Dataset entries:
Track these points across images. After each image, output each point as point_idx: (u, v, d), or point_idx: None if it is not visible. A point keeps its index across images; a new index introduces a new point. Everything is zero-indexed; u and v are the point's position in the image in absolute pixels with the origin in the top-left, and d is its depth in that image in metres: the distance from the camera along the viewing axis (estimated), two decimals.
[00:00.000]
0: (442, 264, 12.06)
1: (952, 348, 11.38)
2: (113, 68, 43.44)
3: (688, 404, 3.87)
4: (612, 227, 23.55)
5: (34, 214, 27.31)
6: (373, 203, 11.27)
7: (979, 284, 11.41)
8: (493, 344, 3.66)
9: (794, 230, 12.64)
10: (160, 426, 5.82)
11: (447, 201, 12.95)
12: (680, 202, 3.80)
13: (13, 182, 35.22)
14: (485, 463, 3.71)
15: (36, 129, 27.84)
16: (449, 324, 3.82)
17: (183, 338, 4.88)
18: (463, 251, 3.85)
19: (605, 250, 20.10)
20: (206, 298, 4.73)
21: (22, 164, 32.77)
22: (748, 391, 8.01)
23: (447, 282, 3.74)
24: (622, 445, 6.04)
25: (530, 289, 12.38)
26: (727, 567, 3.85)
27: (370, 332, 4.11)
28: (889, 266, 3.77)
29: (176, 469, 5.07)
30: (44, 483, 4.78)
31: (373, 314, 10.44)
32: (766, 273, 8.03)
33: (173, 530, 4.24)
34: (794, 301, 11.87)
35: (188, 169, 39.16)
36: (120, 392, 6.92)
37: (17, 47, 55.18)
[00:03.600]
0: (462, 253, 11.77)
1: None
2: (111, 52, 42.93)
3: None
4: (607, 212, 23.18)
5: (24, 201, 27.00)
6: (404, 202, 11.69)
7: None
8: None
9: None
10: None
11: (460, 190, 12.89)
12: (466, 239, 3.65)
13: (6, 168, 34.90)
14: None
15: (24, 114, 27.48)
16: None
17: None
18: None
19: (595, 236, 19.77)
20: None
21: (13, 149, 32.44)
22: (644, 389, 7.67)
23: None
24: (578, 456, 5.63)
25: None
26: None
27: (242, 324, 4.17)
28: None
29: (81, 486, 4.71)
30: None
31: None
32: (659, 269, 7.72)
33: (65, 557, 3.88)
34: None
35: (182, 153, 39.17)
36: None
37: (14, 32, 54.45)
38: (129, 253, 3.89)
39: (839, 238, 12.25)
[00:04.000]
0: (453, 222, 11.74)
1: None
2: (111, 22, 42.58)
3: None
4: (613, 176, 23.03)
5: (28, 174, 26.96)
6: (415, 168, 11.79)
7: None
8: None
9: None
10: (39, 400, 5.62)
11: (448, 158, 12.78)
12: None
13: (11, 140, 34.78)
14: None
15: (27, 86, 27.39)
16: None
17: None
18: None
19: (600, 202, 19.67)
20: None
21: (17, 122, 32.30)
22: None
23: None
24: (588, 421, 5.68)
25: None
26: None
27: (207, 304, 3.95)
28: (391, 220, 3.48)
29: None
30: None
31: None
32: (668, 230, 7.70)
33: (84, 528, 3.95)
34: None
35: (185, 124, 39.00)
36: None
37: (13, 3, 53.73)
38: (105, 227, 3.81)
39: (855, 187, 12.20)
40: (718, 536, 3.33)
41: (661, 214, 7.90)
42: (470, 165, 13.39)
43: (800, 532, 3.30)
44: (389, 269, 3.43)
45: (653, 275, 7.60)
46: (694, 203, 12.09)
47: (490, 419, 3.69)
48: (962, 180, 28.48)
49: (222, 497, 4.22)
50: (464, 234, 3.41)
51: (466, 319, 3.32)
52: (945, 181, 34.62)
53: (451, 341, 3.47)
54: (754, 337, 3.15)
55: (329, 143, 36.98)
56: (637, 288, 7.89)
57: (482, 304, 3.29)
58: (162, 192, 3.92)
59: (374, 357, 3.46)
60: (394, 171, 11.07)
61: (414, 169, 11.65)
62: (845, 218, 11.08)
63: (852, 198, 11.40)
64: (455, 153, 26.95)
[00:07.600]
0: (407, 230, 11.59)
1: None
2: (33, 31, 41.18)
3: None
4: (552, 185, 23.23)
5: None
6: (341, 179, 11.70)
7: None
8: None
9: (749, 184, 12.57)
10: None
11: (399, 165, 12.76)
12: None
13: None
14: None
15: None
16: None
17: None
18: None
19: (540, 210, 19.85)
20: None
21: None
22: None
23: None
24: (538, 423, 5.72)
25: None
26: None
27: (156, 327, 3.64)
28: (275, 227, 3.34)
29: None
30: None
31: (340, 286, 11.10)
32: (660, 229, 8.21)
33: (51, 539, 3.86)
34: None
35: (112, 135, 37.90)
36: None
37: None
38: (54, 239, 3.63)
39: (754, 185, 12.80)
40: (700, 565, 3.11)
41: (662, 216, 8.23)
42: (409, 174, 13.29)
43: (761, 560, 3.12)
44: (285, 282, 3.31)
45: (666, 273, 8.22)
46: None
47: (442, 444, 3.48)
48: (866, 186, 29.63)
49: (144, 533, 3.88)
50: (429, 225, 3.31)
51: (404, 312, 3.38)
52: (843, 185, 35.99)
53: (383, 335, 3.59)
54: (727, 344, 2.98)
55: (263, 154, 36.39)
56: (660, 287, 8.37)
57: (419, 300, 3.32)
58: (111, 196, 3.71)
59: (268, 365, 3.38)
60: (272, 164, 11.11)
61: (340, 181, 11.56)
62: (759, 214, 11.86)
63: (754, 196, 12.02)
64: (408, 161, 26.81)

* * *

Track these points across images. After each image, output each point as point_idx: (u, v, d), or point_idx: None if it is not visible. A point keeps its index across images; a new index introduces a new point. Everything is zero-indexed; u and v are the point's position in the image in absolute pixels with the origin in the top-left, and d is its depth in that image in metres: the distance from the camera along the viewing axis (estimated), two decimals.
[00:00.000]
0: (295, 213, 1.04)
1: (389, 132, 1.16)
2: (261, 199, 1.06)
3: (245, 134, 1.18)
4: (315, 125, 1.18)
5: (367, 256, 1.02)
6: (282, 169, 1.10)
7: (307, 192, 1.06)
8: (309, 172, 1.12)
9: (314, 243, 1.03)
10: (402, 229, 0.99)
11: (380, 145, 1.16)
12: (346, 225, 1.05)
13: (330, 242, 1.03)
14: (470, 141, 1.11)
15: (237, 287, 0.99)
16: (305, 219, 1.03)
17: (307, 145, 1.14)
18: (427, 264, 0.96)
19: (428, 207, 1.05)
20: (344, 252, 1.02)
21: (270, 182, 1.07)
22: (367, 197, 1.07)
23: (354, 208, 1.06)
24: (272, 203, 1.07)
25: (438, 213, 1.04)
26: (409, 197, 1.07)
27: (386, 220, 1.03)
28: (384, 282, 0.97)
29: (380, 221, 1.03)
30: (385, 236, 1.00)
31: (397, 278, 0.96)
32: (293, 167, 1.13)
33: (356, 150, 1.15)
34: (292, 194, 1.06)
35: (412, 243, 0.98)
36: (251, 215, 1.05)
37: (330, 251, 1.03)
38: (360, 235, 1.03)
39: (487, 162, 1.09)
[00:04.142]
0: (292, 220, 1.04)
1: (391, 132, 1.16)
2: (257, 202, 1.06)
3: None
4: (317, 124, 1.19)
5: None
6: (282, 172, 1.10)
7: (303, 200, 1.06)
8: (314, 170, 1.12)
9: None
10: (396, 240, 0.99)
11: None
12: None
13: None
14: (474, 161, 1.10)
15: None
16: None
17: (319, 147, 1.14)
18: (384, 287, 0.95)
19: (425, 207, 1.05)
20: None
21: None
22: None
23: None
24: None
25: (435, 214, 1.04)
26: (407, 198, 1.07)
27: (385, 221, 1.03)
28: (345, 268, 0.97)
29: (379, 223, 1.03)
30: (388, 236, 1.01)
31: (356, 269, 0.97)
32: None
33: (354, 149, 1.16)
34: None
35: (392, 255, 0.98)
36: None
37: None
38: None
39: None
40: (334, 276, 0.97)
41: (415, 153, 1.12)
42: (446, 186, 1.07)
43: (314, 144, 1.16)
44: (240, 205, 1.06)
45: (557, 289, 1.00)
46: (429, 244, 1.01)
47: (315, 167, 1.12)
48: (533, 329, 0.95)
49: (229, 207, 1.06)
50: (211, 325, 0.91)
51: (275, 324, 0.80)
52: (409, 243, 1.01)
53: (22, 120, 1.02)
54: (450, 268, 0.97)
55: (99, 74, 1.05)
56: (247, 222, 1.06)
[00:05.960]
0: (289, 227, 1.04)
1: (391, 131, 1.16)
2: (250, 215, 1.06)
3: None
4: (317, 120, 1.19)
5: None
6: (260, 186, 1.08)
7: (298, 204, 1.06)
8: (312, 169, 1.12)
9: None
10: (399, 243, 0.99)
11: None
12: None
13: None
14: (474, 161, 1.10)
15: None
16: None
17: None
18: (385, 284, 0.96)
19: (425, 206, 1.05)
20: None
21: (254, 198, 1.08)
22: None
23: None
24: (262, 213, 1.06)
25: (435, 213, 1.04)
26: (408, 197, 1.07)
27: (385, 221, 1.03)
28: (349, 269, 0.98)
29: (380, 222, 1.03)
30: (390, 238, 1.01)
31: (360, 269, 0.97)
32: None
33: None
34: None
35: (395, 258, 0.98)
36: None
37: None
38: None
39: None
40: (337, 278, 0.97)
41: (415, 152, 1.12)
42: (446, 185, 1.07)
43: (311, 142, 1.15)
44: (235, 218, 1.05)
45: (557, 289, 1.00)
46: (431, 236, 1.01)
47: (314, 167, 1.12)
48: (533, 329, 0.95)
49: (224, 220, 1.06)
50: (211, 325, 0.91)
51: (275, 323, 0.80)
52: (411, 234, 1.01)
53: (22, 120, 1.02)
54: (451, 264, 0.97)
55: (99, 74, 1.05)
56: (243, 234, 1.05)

Action item:
Start with the line above that contains "28: (384, 282, 0.97)" and stop after the line that contains "56: (247, 222, 1.06)". Output those lines exactly, and only those.

Exercise answer:
28: (384, 282, 0.97)
29: (380, 221, 1.03)
30: (385, 236, 1.00)
31: (397, 278, 0.96)
32: (293, 167, 1.13)
33: (356, 150, 1.15)
34: (292, 194, 1.06)
35: (412, 243, 0.98)
36: (251, 215, 1.05)
37: (330, 251, 1.03)
38: (360, 235, 1.03)
39: (487, 162, 1.09)
[00:04.142]
0: (292, 220, 1.04)
1: (391, 132, 1.16)
2: (257, 202, 1.06)
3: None
4: (317, 124, 1.19)
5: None
6: (282, 172, 1.10)
7: (303, 200, 1.06)
8: (314, 170, 1.12)
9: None
10: (396, 240, 0.99)
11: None
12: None
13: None
14: (474, 161, 1.10)
15: None
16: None
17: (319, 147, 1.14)
18: (384, 287, 0.95)
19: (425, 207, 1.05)
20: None
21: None
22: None
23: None
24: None
25: (435, 214, 1.04)
26: (407, 198, 1.07)
27: (385, 221, 1.03)
28: (345, 268, 0.97)
29: (379, 223, 1.03)
30: (388, 236, 1.01)
31: (356, 269, 0.97)
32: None
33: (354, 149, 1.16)
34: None
35: (392, 255, 0.98)
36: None
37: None
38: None
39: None
40: (334, 276, 0.97)
41: (415, 153, 1.12)
42: (446, 186, 1.07)
43: (314, 144, 1.16)
44: (240, 205, 1.06)
45: (557, 289, 1.00)
46: (429, 244, 1.01)
47: (315, 167, 1.12)
48: (533, 329, 0.95)
49: (229, 207, 1.06)
50: (211, 325, 0.91)
51: (275, 324, 0.80)
52: (409, 243, 1.01)
53: (22, 120, 1.02)
54: (450, 268, 0.97)
55: (99, 74, 1.05)
56: (247, 222, 1.06)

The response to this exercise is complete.